= Exercise =
Copy the data from its start through the line with "## 9. Implementation Phases", substituting "Docker image" for "Container image" and keeping everything else the same. Omit the pictures.

= Exercise data =

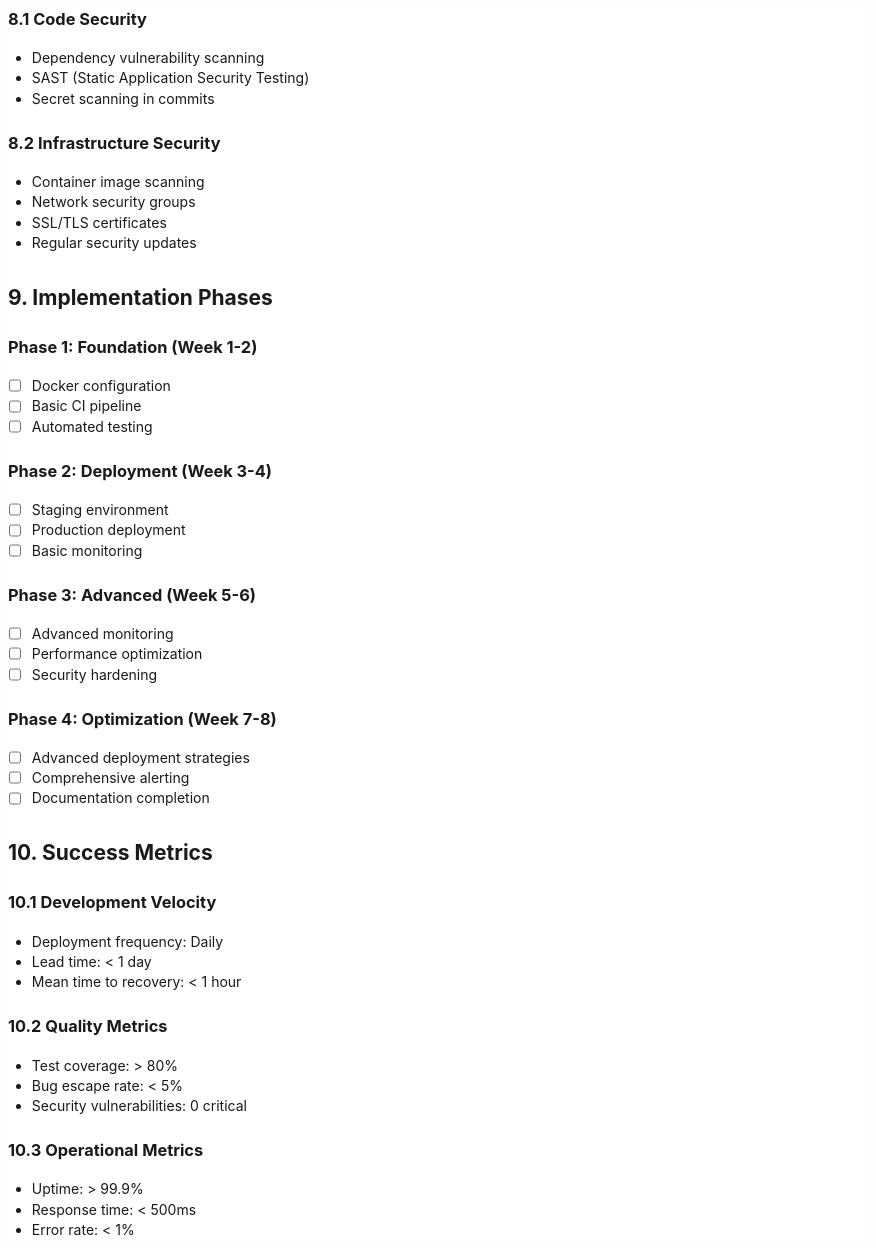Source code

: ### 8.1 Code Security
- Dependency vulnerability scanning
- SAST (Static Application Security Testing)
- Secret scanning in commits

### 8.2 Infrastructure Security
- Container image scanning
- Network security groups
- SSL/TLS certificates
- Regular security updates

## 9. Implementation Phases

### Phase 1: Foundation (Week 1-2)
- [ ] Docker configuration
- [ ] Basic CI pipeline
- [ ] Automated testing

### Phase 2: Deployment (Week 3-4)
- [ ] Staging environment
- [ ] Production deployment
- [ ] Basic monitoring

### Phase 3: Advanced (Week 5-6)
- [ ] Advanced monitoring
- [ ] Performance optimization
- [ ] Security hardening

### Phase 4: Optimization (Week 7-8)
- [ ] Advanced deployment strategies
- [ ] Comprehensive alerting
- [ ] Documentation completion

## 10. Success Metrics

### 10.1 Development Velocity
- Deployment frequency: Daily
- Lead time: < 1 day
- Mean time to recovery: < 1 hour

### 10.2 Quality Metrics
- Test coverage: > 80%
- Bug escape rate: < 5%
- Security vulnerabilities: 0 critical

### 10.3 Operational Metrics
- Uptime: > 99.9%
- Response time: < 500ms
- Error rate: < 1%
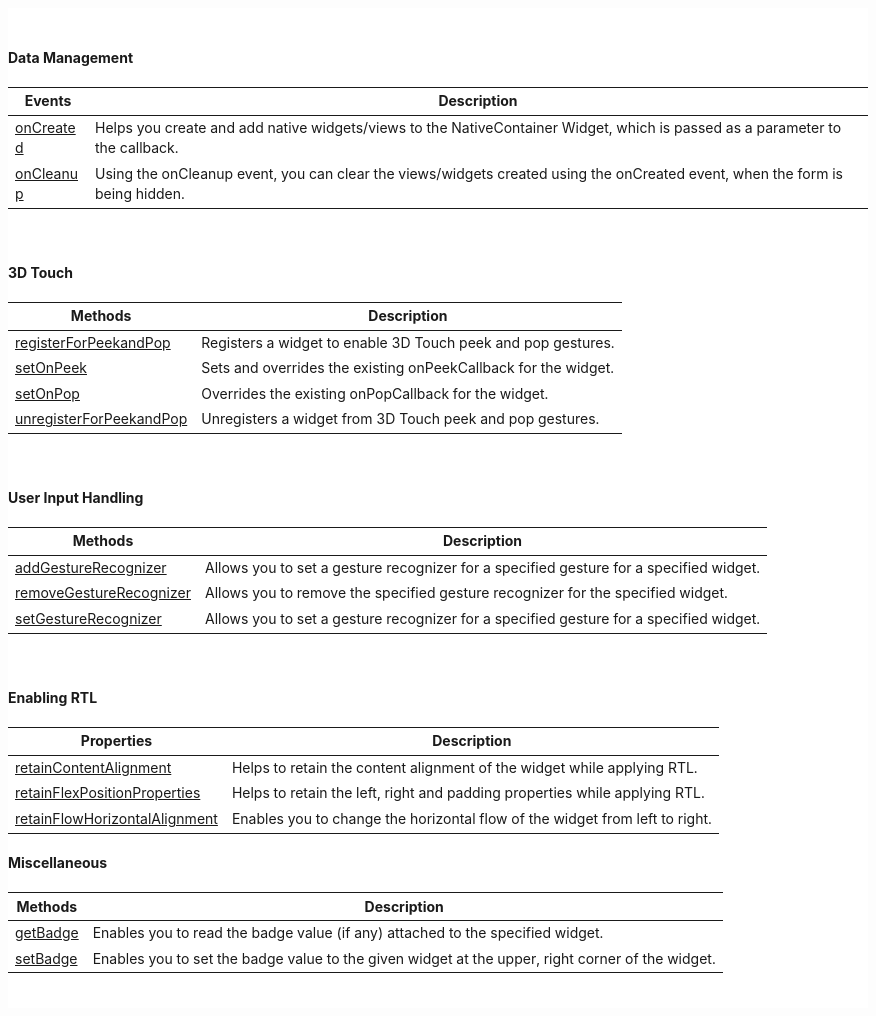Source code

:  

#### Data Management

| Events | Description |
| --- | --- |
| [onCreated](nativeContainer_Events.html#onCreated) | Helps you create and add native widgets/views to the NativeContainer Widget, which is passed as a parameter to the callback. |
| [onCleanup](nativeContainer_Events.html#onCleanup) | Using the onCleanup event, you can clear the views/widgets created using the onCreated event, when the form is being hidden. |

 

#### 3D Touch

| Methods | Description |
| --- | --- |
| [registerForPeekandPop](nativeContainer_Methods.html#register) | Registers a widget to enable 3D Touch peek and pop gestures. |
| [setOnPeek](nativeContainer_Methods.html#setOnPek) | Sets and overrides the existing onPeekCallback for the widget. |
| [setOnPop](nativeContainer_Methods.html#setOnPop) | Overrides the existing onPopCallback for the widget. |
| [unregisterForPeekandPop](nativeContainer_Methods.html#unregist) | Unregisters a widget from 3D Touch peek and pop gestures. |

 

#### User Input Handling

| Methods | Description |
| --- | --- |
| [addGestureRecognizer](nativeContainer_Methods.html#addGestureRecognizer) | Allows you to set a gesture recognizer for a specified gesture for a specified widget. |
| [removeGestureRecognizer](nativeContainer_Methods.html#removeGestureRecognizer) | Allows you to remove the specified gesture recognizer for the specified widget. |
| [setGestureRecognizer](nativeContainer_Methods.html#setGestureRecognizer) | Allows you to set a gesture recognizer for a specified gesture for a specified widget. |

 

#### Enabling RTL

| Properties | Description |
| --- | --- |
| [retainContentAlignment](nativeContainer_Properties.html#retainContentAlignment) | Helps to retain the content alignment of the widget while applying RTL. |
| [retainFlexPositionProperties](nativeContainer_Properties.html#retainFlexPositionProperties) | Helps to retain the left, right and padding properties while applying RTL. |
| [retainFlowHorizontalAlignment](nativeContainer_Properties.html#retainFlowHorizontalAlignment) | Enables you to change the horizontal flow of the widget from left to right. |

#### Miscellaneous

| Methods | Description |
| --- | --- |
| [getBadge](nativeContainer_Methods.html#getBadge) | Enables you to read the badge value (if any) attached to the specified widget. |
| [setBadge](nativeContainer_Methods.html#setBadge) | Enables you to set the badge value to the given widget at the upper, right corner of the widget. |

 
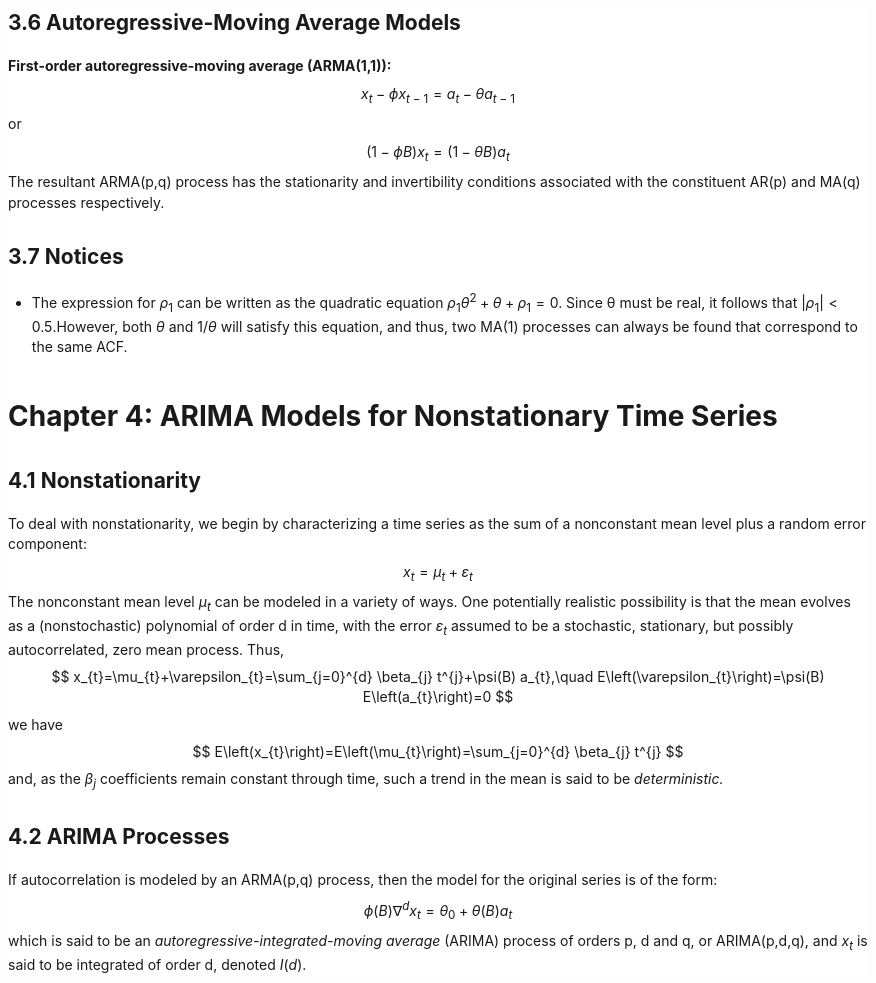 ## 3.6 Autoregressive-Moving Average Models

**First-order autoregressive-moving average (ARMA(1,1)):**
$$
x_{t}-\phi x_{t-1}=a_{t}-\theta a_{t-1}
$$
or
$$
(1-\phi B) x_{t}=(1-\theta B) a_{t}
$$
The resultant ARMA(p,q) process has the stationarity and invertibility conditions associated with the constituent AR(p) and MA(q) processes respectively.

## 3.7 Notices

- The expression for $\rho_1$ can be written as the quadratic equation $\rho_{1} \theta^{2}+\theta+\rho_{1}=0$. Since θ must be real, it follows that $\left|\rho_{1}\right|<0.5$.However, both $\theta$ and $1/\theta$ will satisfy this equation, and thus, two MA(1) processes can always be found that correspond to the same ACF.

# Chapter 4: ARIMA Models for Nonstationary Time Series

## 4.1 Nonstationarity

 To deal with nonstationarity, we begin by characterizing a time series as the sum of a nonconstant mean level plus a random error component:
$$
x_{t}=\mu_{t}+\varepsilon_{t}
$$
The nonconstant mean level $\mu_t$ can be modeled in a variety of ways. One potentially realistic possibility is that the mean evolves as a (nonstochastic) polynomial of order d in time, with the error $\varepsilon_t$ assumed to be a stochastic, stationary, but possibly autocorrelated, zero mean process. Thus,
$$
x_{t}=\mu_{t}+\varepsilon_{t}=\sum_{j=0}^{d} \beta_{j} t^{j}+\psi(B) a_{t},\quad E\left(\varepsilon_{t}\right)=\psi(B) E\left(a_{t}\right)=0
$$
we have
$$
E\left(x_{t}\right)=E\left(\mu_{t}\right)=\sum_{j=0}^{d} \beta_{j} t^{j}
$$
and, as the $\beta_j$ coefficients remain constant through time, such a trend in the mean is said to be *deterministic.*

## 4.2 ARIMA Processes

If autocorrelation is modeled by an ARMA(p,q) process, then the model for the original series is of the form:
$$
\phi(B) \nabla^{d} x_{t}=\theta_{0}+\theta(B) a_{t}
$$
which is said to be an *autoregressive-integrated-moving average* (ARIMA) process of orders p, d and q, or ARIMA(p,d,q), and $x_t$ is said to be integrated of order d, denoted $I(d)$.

= The completed task =
Source code

: ### 8.1 Code Security
- Dependency vulnerability scanning
- SAST (Static Application Security Testing)
- Secret scanning in commits

### 8.2 Infrastructure Security
- Docker image scanning
- Network security groups
- SSL/TLS certificates
- Regular security updates

## 9. Implementation Phases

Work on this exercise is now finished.